There’s a little city flower every spring unfailing
Growing in the crevices by some London railing,
Though it has a Latin name, in town and countryside
We in England call it London Pride.
In the late spring of 1941, at the height of the wartime Blitz, Noel Coward was sitting on the platform of a bombed out London railway station watching people as they went to work. Despite the damage all around them, the fires, the smell of smoke and exposed sewers, despite the fact that many of them had spent sleepless nights in cramped air raid shelters, despite their exhaustion and their anxiety the people of London were picking their way through the rubble as if nothing had happened. London may have been down but it certainly wasn’t out and ordinary Londoners were proving it by ‘keeping calm and carrying on’.
On that grim springtime morning, confronted by this quiet scene of dignified courage Noel Coward was, in his own words, “overwhelmed by a wave of sentimental pride”. Out of this grew one of the most popular songs of the wartime years.
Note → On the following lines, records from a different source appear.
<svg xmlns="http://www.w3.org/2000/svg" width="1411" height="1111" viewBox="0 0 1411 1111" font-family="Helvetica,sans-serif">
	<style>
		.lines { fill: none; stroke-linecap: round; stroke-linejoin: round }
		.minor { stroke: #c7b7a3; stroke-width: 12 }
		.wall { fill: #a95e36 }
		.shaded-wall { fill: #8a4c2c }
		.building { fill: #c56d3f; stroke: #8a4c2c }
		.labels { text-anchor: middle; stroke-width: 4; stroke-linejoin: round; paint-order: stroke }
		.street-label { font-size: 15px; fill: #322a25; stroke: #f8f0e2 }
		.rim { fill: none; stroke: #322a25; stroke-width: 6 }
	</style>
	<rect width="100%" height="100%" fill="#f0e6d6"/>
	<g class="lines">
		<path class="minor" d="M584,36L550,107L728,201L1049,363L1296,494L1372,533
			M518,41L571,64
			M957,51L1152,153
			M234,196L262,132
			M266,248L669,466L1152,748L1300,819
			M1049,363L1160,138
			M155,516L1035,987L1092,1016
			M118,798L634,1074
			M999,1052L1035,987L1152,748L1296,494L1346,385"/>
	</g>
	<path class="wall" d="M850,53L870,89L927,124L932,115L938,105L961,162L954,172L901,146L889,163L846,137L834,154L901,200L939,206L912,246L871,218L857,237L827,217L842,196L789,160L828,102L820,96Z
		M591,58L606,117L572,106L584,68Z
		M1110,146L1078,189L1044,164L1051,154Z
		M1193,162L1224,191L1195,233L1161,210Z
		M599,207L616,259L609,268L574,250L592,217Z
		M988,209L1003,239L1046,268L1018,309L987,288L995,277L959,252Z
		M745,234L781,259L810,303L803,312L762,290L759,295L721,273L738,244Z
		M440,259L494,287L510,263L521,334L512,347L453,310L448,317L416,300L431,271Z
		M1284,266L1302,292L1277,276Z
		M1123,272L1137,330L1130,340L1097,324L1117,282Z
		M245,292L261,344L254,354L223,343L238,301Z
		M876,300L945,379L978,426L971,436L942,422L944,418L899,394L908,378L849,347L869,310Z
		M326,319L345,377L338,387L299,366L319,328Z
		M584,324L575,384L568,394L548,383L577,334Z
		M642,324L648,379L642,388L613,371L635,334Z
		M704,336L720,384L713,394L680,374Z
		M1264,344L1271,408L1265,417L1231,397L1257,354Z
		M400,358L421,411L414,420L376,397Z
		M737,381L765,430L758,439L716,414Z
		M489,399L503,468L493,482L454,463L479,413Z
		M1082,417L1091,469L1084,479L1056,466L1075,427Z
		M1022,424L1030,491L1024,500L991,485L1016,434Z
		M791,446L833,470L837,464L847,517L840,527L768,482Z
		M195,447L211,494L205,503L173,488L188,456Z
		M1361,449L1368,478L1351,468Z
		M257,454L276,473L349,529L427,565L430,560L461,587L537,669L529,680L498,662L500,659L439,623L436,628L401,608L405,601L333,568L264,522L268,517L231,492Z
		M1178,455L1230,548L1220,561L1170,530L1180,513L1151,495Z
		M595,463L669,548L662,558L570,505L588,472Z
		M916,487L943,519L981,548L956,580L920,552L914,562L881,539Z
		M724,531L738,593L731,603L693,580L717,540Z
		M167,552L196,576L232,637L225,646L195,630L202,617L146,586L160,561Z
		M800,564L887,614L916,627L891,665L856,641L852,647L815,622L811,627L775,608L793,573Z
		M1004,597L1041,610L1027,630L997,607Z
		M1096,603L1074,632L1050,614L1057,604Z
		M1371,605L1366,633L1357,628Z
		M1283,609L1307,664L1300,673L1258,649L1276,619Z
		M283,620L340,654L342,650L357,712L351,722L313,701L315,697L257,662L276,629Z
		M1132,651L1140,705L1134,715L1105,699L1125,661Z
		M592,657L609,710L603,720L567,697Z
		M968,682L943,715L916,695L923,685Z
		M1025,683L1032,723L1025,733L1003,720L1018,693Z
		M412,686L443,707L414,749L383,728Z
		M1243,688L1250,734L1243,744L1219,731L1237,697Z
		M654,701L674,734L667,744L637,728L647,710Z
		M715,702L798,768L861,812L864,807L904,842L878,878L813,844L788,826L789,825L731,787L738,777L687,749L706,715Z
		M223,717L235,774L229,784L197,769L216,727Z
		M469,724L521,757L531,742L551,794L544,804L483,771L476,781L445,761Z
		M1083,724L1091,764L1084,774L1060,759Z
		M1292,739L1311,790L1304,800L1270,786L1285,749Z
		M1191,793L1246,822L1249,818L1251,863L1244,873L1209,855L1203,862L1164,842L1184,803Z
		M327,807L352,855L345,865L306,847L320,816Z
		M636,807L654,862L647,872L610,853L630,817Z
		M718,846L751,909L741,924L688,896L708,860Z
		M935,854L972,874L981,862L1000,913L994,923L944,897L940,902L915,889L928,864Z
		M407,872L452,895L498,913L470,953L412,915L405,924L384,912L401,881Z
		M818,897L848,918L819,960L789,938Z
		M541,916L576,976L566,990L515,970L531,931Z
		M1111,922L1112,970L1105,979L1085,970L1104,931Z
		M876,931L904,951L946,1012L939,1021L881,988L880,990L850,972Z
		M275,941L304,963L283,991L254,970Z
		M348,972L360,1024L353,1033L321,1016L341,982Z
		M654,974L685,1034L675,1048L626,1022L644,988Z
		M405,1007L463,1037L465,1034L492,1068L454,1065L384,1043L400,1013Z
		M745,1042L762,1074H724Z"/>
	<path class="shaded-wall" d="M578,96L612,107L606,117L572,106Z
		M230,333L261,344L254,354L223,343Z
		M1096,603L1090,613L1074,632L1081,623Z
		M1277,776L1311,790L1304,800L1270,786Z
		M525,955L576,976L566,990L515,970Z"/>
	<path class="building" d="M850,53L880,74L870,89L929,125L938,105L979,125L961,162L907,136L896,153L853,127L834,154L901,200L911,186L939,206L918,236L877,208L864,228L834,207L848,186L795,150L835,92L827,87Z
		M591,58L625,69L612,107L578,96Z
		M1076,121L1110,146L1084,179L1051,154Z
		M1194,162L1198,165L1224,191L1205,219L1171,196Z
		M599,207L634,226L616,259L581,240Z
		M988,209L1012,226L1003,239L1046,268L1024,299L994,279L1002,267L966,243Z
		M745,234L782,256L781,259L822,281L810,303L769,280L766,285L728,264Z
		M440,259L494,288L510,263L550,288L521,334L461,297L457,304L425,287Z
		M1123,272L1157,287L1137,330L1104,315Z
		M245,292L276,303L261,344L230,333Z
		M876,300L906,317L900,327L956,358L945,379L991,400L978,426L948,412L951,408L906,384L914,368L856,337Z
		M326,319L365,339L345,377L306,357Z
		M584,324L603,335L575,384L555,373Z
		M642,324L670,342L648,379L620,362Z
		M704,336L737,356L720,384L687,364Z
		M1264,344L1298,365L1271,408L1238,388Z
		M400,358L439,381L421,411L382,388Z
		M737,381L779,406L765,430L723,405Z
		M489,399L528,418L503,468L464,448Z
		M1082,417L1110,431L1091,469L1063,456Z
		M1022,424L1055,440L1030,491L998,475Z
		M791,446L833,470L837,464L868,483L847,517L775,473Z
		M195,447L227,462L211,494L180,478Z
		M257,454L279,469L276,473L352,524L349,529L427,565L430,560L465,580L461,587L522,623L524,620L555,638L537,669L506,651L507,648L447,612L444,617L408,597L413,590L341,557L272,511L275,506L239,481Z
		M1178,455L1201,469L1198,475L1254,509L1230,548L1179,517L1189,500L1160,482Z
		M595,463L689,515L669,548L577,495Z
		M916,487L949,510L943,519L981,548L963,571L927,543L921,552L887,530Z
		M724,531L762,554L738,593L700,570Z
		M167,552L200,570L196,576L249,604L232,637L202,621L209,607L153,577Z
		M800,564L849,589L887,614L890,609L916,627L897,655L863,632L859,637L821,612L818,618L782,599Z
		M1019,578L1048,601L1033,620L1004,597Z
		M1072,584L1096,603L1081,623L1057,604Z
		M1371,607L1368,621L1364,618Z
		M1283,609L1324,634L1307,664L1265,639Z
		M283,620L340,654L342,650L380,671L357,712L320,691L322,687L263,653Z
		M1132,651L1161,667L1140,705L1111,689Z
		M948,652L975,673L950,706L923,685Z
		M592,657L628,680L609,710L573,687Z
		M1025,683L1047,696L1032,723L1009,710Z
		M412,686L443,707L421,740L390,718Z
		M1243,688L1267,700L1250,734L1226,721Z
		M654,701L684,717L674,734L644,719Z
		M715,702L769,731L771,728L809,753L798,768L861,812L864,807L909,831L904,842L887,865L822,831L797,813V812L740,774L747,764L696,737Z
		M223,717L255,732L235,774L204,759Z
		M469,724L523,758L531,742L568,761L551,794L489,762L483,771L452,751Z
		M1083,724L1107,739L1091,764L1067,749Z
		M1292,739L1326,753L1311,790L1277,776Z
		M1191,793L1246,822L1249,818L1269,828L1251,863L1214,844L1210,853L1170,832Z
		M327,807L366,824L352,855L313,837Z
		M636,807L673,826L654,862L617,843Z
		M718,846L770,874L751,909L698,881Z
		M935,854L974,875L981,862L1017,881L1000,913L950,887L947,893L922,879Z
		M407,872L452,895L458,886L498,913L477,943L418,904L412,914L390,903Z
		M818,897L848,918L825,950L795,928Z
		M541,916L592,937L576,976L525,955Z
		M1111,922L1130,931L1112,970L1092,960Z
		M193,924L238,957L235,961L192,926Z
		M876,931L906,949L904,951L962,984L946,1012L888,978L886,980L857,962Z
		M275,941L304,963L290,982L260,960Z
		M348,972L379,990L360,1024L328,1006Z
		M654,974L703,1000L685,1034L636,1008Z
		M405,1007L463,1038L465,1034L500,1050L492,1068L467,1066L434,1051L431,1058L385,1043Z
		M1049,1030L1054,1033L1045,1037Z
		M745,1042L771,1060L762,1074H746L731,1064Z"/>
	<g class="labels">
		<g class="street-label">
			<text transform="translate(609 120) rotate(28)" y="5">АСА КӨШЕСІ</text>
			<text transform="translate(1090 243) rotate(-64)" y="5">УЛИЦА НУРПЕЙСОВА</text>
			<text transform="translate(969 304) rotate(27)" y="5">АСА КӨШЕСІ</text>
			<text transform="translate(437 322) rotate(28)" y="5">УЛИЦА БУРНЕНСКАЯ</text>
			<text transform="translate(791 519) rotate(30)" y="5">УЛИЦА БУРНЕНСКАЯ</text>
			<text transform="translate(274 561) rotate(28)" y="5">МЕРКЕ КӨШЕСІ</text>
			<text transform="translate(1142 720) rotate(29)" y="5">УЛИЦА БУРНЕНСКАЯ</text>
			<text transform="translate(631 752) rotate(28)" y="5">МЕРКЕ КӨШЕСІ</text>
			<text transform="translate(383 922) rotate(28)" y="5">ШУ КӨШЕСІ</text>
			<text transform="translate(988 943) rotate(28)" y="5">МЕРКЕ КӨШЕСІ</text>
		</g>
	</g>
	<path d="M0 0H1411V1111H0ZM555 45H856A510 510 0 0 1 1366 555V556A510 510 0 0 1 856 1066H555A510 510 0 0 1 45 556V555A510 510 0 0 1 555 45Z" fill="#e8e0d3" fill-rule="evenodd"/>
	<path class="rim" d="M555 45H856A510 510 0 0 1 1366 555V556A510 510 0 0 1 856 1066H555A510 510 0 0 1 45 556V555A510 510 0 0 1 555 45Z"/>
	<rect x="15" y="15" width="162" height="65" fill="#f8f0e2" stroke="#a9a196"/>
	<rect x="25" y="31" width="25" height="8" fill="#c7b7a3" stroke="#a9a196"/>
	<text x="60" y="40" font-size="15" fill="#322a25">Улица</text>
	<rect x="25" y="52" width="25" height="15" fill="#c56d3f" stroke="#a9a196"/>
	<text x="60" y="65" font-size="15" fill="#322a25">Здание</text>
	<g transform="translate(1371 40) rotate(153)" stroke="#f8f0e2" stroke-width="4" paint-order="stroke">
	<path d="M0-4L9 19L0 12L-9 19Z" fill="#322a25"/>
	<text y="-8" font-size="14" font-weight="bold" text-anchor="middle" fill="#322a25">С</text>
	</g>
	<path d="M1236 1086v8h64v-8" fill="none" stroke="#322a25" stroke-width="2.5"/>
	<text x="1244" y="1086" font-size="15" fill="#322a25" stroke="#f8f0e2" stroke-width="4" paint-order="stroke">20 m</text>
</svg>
‘London Pride’ compares the courage and resilience of those wartime Londoners to the perennial garden flower Saxifraga x urbium. Although it is also known as ‘St Patrick’s Cabbage’, ‘Whimsey’, ‘Prattling Parnell’ and ‘Look Up And Kiss Me’, to most Londoners who would have seen it growing out of cracked pavements and in deserted back alleys it was simply “London Pride”. Gently invasive, it favoured dry, neglected urban areas with poor soil. The bombsites of London were to be a perfect environment for this hardy flower. No matter what might be thrown at it, nothing could stop its cheerful survival. In the spring of 1941, as Noel Coward sat on the platform of that bomb damaged railway station, London’s bombsites would have been carpeted by their small, pale rosetted flowers.
London Pride has been handed down to us.
London Pride is a flower that’s free.
London Pride means our own dear town to us,
And our pride it for ever will be.
Taken so for granted
For a thousand years.
Cradle of our memories and hopes and fears.
From the Ritz
To the Anchor and Crown,
Nothing ever could override
The pride of London Town
As Noel Coward’s diary reveals, the song which bizarrely includes melodic references to the old Edwardian street cry “Won’t You Buy My Sweet Smelling Lavender” and the German wartime national anthem “Deutschland über alles”, didn’t come to him easily.
June 2nd 1941; “Started composing new song – ’London Pride. Feels good.”
June 19; “After lunch, did another refrain for ‘London Pride’.”
June 21; “Spent morning with Lorn writing lyric of ‘London Pride’.”
June 23; "Wrestled with verse of ‘London Pride. Finally got it.
June 24; With Lorn, writhing over the effort of the last four lines of ’London Pride’. At last, success crowned our efforts …
On the 3rd July 1941 the song was recorded. Ten days later, on the 13th July, Coward performed the song at the Hammersmith Palais. A reviewer later wrote…
The whole composition adds up to being “a genuinely moving sentimental song which more than summed up the qualities of both place and people at an extraordinary moment in its history”.
To today’s ears the song may sound overblown and mawkish but for all that it is still one of Noel Coward’s most popular songs. In the Victorian "Language of Flowers “London Pride” stood for ‘Frivolity’ – but for Londoners who lived through those grim wartime years it means so much more – and that is why it has its own special day – July 27th. Perhaps on that day, next Monday, we should take a moment to think of that remarkable generation who stood up to fascism all those years ago and to remember their battered city. Whatever may happen it still holds us all to its ancient heart.
In our city darkened now, street and square and crescent,
We can feel our living past in our shadowed present,
Ghosts beside our starlit Thames
Who lived and loved and died
Keep throughout the ages London Pride.